-------- AVAILABLE RECORDS --------
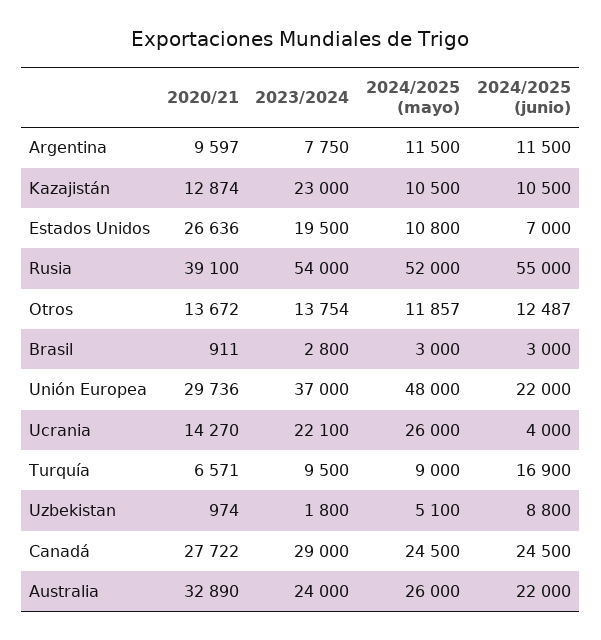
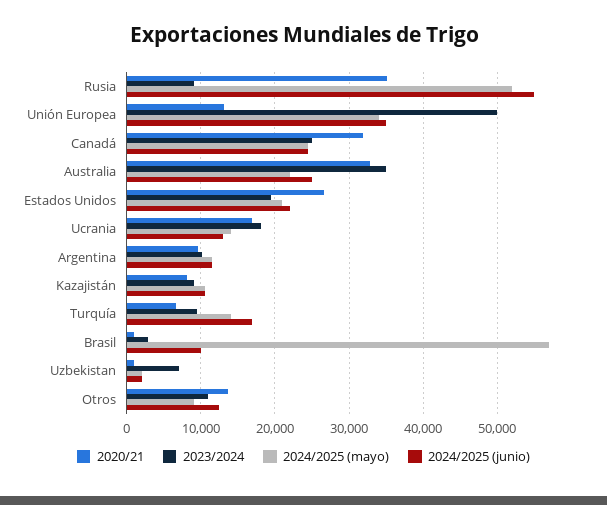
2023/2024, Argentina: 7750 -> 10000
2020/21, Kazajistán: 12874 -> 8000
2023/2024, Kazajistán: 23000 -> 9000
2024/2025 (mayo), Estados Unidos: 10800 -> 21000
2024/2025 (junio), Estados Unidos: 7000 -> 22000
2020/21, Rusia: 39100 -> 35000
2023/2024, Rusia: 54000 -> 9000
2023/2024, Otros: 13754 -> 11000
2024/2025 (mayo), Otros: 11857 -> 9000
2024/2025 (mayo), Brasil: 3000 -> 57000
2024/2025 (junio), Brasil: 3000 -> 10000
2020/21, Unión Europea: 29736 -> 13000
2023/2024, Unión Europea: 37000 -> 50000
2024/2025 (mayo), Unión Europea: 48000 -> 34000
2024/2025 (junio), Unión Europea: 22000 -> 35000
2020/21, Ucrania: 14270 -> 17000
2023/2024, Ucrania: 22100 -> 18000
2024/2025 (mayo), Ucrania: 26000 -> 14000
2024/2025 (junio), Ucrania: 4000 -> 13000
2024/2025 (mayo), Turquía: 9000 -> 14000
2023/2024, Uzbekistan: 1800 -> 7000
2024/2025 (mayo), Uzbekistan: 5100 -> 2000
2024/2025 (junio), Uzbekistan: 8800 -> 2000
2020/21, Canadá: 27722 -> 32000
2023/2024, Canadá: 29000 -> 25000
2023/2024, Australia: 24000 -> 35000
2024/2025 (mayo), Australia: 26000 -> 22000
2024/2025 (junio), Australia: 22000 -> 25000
--------
* **WHAT YOU HAVE TO DO**
Throughout the records above, find the lines in which the word "Otros" appears and return them.

* **TASK RESPONSE**
2023/2024, Otros: 13754 -> 11000
2024/2025 (mayo), Otros: 11857 -> 9000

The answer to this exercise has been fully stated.